Déchetterie et bruloir à ciel ouvert
Rubbish dump and open burner – road to Bitola

It’s 12 o’clock. We arrived at the summit YAHOU. We realized while laughing that we had made a whole “mountain” of this day but that finally, it was really nothing compared to what we had already climbed in Albania, because we were already quite a lot in altitude! Barely time to breathe from this hillock when here come some wild dogs.

We quickly start a nice descent to Resen in the rain! We decide to continue anyway and book a dry room in Bitola!

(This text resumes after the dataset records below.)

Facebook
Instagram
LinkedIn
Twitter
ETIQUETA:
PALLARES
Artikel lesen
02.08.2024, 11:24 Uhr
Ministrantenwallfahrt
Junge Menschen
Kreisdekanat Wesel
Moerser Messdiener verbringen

Les nuages nous rattrapent
The clouds are catching up

Bitola. After a night of rest, we book a second night in another guesthouse: it’s still raining and obviously for a while! We push the bicycles in the streets of the city centre, trying to find the address of our host! A man comes out of a restaurant and kindly offers us his help. As we talk, he asks us if we had tried to contact a Warmshower in Bitola. The answer is yes! What did he say to you?” “He explained that he had moved and was now living in the mountains. “Well, hello, it’s me, Goce!” So improbable, that you come face to face with Goce in this tiny street, in a town of 75,000 inhabitants! He was visiting the city for a few days to spend some time with his friend Mihail from Skopje (the capital). They invited us to join them to share a bürek (delicious)!

Belle rencontre à Bitola
Nice meeting in Bitola, with Goce & Mihail

The lunchtime bürek was transformed into a café, discovery of the city between two showers, an inspiring and incredible exhibition of works by talented children from all over the world (the “Little Montmartre of Bitola” competition, tasting of food, each more delicious than the last, and finally a waterfall of wine in the rain! A very nice and unusual meeting from which it took us several days to recover!

We take again the road with a notable physical laziness, under a threatening sky, in direction of a new country: Greece (and the region Macedonia).